The study found that while ketamine was associated with rapid symptom reduction, it did not demonstrate superiority over placebo in terms of longer-term antidepressant outcomes when combined with usual inpatient treatment. The authors highlight the importance of cautious interpretation, the need for well-designed controlled trials, and the implications for ketamine’s role in clinical practice.

This landmark study contributes valuable evidence to ongoing international discussions on ketamine treatment and informs future research design in this rapidly evolving area.

From the archives: Recognising depression in primary care

The Bulletin also reflects on a seminal 1987 paper by C.V.R. Blacker and A.W. Clare, Depressive Disorder in Primary Care, published in the British Journal of Psychiatry.

The article explored the challenges of recognising and diagnosing depression in general practice, highlighting issues that remain strikingly relevant today, including somatic presentations, diagnostic ambiguity and under-recognition of distress. The reflection underscores how many of the structural and systemic barriers identified nearly 40 years ago continue to influence mental health care, reinforcing the ongoing importance of research, education and service development in primary care settings.

Researcher spotlight

Anna Whyte, Research Assistant, Domestic Violence and Mental Health Project, and PhD Candidate, Maynooth University

This issue’s Researcher Spotlight features Anna Whyte, Research Assistant on the Domestic Violence and Mental Health Project at SPMHS and PhD candidate at Maynooth University.

Anna’s research journey began with a background in health and mental health nursing, followed by clinical placements at St Patrick’s Mental Health Services. Her interest in domestic violence research developed through frontline work with survivors in crisis settings and her academic training in international relations and politics.

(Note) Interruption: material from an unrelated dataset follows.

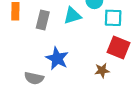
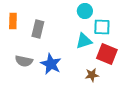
cyan triangle: (72, 16) -> (84, 41), moved
gray semicircle: (34, 78) -> (24, 61), moved

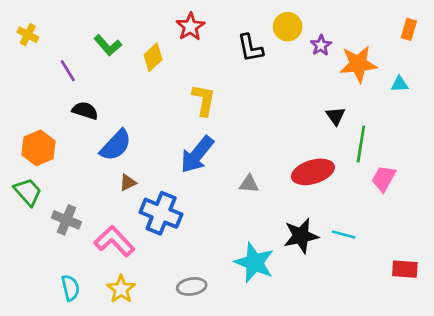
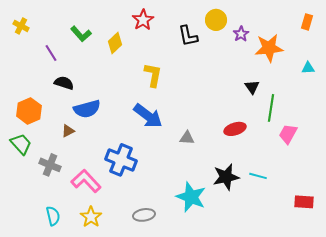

Her PhD research, supported by an IRC Government of Ireland Scholarship, explores survivors’ and practitioners’ perspectives on the effectiveness of domestic violence orders, with a particular focus on survivors’ sense of safety, coercive control and justice mechanisms. This work draws on her experience navigating the civil and criminal legal systems alongside survivors.

Anna is currently working as a Research Assistant on the Domestic Violence and Mental Health Project at SPMHS in collaboration with Safe Ireland. The project aims to enhance understanding, recognition and referral pathways between domestic violence and mental health services, amplifying the voices of survivors and those working across both sectors. Findings will inform the development of educational resources and practical tools to support trauma-informed, integrated responses.

When asked about priorities for mental health research over the next five years, Anna highlights prevention as critical — particularly community-based and systemic approaches that address gender-based violence, marginalisation and inequality. She emphasises the importance of centring under-represented voices, including migrants, racialised communities, Travellers and LGBTQIA+ people, in both research and service design.